Dans cet accord délicat entre le regard et le demi-sourire, on en attrape peut-être quelque chose. Un regard frontal et franc, mais dont la profondeur naît de tout ce qu'elle garde pour elle-même, bien caché. Qui ne dit jamais Regarde comme je suis jolie. Qui sourit par gentillesse, parce qu'elle sait que j'aime bien la photographier - elle m'accorde quelques secondes de sa rêverie, mais elle préférerait aller flotter ailleurs.
Tentative : juste, attraper un fragment de monde qui n'a pas besoin d'être vu pour exister tout entier.
A. est une petite fille très polie et assez forte en périphrases d'approche. "Excuse-moi, Avril, je ne voudrais pas te déranger tu sais bien, mais se pourrait-il que, pourrions-nous envisager, enfin j'ai pensé que peut-être il serait possible que tu me donnes ce paquet de Chamallows, dont nous savons bien toutes les deux qu'il se situe tout en haut de cette étagère à laquelle je n'ai pas accès, mmmmmh?". Et dans ce petit être blond qui se tortille dans la cuisine, tout entier tendu vers un paquet de Chamallows, la belle personne en devenir, qui ignore son propre pouvoir, est émouvante.

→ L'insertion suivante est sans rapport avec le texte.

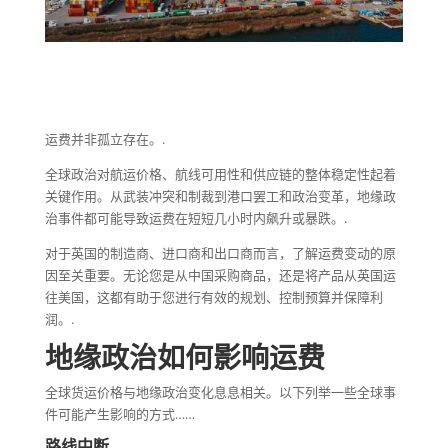
运费并非孤立存在。.
全球政治对航运价格、航线可用性和供应链的整体稳定性起着
关键作用。从武装冲突和制裁到港口罢工和政治变革，地缘政
治事件都可能导致运费在短短几小时内飙升或暴跌。.
对于英国的制造商、进口商和出口商而言，了解运费变动的原
因至关重要。无论您是从中国采购商品，还是将产品从英国运
往美国，这都有助于您进行有效的规划、控制预算并保障利
润。.
地缘政治如何影响运费
全球货运价格与地缘政治变化息息相关。以下列举一些全球事
件可能产生影响的方式……
路线中断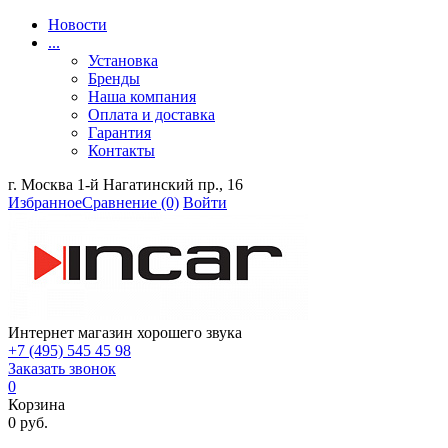
Новости
...
Установка
Бренды
Наша компания
Оплата и доставка
Гарантия
Контакты
г. Москва 1-й Нагатинский пр., 16
Избранное
Сравнение
(0)
Войти
Интернет магазин хорошего звука
+7 (495) 545 45 98
Заказать звонок
0
Корзина
0 руб.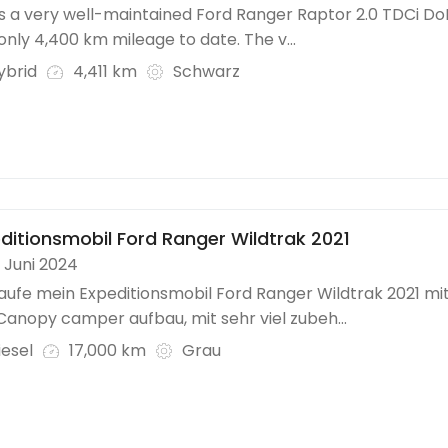
is a very well-maintained Ford Ranger Raptor 2.0 TDCi D
only 4,400 km mileage to date. The v...
ybrid
4,411 km
Schwarz
ditionsmobil Ford Ranger Wildtrak 2021
. Juni 2024
aufe mein Expeditionsmobil Ford Ranger Wildtrak 2021 mi
anopy camper aufbau, mit sehr viel zubeh...
iesel
17,000 km
Grau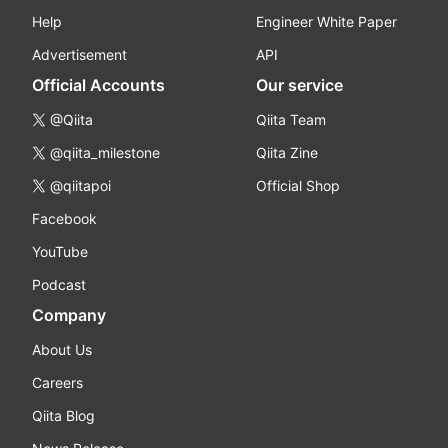
Help
Engineer White Paper
Advertisement
API
Official Accounts
Our service
@Qiita
Qiita Team
@qiita_milestone
Qiita Zine
@qiitapoi
Official Shop
Facebook
YouTube
Podcast
Company
About Us
Careers
Qiita Blog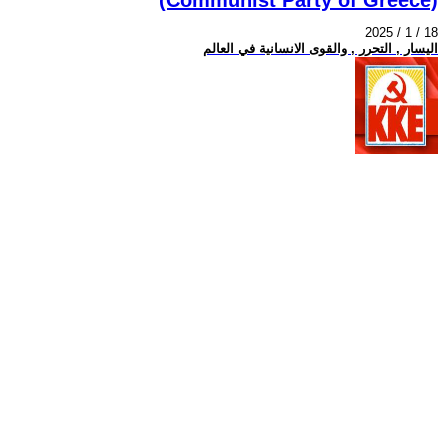
2025 / 1 / 18
اليسار , التحرر , والقوى الانسانية في العالم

A. fait assez souvent tomber des choses, se cogne, se trompe. Non parce qu'elle est maladroite ou ne fait pas attention, mais parce qu'elle essaye d'accorder son propre monde, rêveur, plein de lenteur et de considération, avec le réel, mal fagoté, brutal ou tordu, bizarroïde.
Aujourd'hui, A. rentre en CE2. Elle a du cacher au fond de ses poches les continents bigarrés de son univers parallèle et vrai, intangible et puissant. Se secouer pour quitter l'été, mettre des chaussures, veiller à ce que rien ne dépasse et que lundi ne soit pas boutonné avec vendredi. Lâcher sa propre musique pour entendre les consignes, les injonctions, les recommandations, faire sa petite place dans le groupe, au milieu des cris et des rires. Je sais bien comme c'est difficile et effrayant, et les souvenir affluent, de ces moments qui ont encore la force des premières fois.
Et donc, en pensant à A., mais aussi à G. (CE2), à M. (CM1), à F. (Maternelle), à O., E., et les autres, je souhaite à tous une belle et courageuse rentrée, avec cette petite photo prise au creux de l'été, encore pleine d'odeurs de mer, de sable chaud et du bruit des cigales. En regardant bien, on verra dans les yeux d'A. un tout petit bout de ciel bleu.